Oí la respiración de un caballo. El palestino que había aparecido ante mí la primera vez volvía a mirarme desde lo alto de su montura.

—¿Quién incendió el gran templo?

—¿Me ayudarás?

—¿Cuántos de los nuestros han muerto? —se apresuró a preguntar.

—Al menos dos. El helicóptero israelí se llevará a una de vuestras mujeres al hospital.

Un furioso sonido se escapó de sus labios. Alzó la cabeza hacia el cielo como si estuviese rezando una oración. Pasados unos segundos, volvió a mirarme a mí.

—¿Has visto los aviones?

—Sí.

—Dicen que hemos sido los palestinos los que hemos intentado destruir la tumba de Jesús.

Avancé un paso. El caballo estaba a centímetros de mí. Podía olerlo.

—El mundo debe saber quién provocó ese incendio. ¿Quieres que culpen a tu gente de algo que no hizo? —Hice una pausa. Me ardía la garganta—. Ayúdame —dije muy despacio.

—¿Quién provocó el incendio? —Llevaba el arma apoyada en las rodillas, una pistola con aspecto desfasado en comparación con las automáticas de los israelíes, pero estaba seguro de que podía empuñarla y disparar en cuestión de segundos. Y que eso bastaría para matarme. De vez en cuando echaba un vistazo más allá de donde yo me encontraba, muy consciente de dónde estaban los israelíes.

La presencia del caballo justo delante de mí, con todos sus músculos en tensión, resultaba intimidante. Su respiración era muy ruidosa.

—¿Quieres saberlo?

—Sí —respondió.

—Escoltadnos al lugar donde me encontrasteis. Mi amiga está retenida en algún lugar por esa zona. La secuestró el chiflado al que estáis buscando. Por eso regresó aquí. Necesitaba un lugar donde ocultarla.
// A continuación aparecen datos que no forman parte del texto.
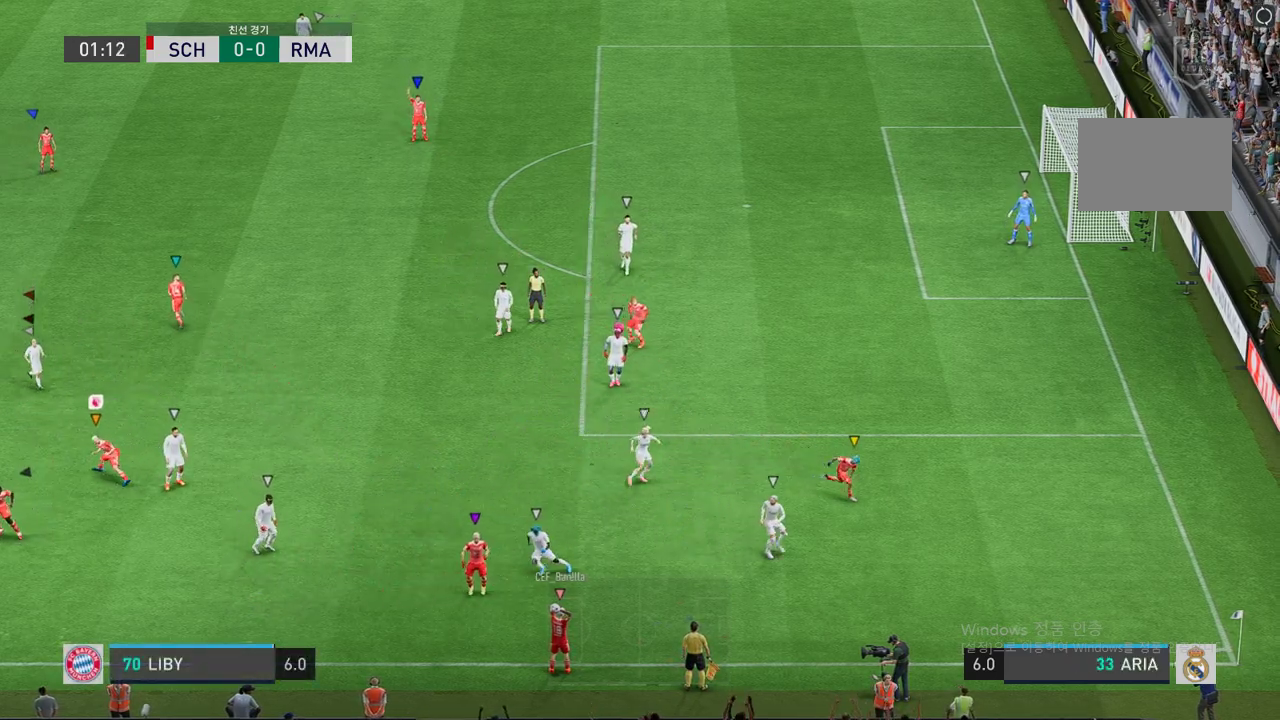
{"buttons": [], "left_stick": "up-left", "right_stick": "center", "events": []}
¿Le estaba contando demasiado? Me daba igual.

Hizo un gesto con la mano, como señalando a quienes estaban detrás de mí.

—Ellos no vendrán contigo —dijo negando con la cabeza, como dando a entender que no admitiría discusión en ese punto.
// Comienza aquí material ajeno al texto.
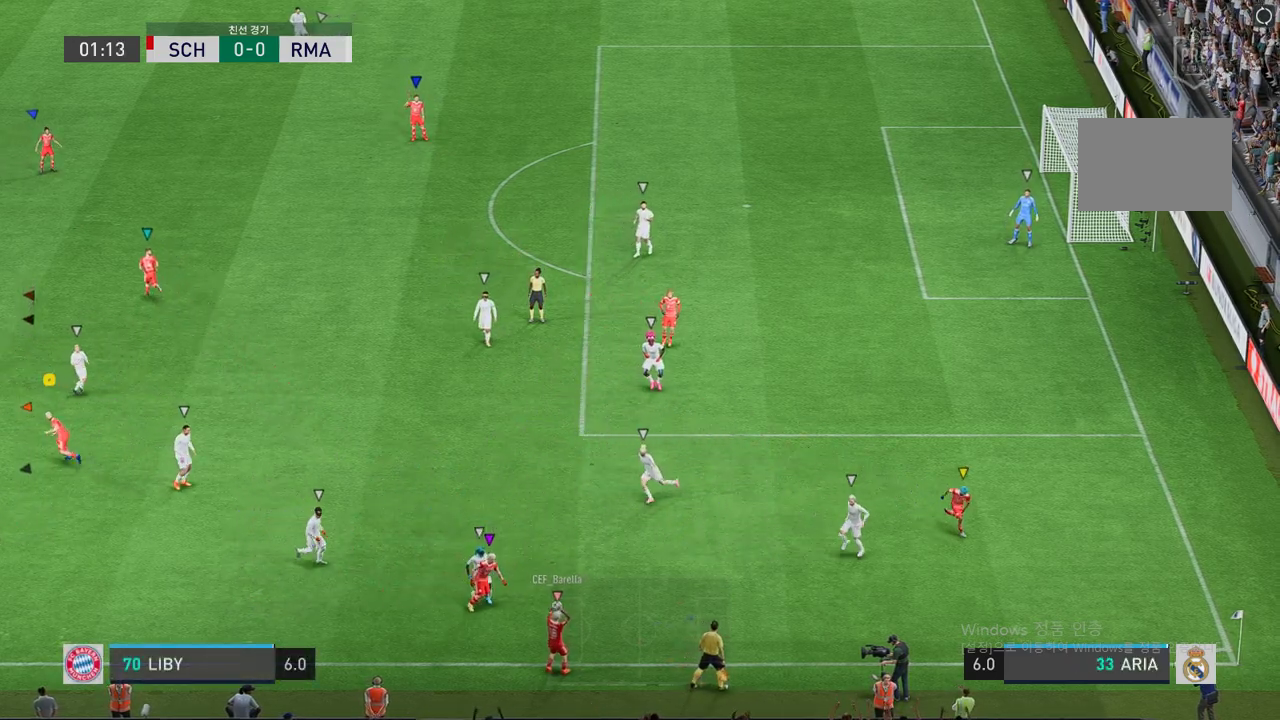
{"buttons": [], "left_stick": "left", "right_stick": "center", "events": [[151, "left_stick", "center"], [421, "left_stick", "left"]]}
Pedirle que me acompañaran probablemente era demasiado. Y si regresaban al helicóptero, Xena y la mujer palestina llegarían antes al hospital.

—Vale, pues voy yo solo.

—Dime quién provocó ese incendio.

—No le diga nada —dijo una voz a mi espalda. Era el soldado israelí de mayor edad.

—Te lo diré cuando lleguemos allí.

—Dímelo ahora —insistió el jinete.

Me detuve a estudiar a aquel hombre. La pálida luz de la luna brillaba sobre su piel y le confería un aspecto de tipo duro, pero también había algo en él que inspiraba confianza. Algo en sus ojos.

Vacilé, sin tener muy claro qué hacer. ¿Debía demostrarle que confiaba en él? Desde luego, si me quisiese muerto, ya había podido dispararme.

—Regrese —advirtió en tono elevado el israelí—. Olvídese de esto. No va a encontrar a su amiga de este modo. Enviaremos un equipo por la mañana.

Alcé la vista para mirar al palestino.

—El hombre que provocó el incendio en la iglesia es el hombre al que estáis buscando en este valle.

—Entonces lo encontraremos juntos.

El palestino se inclinó para ayudarme a montar en su caballo, que se giró pateando el suelo. Necesité dos intentos para subirme a él, pero instantes más tarde cabalgábamos a paso lento en la oscuridad.

Otros jinetes surgieron de entre las rocas a medida que pasábamos junto a ellas. Un par de minutos más tarde el helicóptero rugió volando sobre nuestras cabezas. A los hombres que me acompañaban tal vez les habría gustado dispararle un par de balas, pero en cuestión de segundos había desaparecido.

Enseguida cesó el estruendo y lo único que podía oírse eran los cascos de los caballos. ¿Había tomado la decisión correcta?

¿Aún tenía alguna oportunidad de rescatar a Isabel?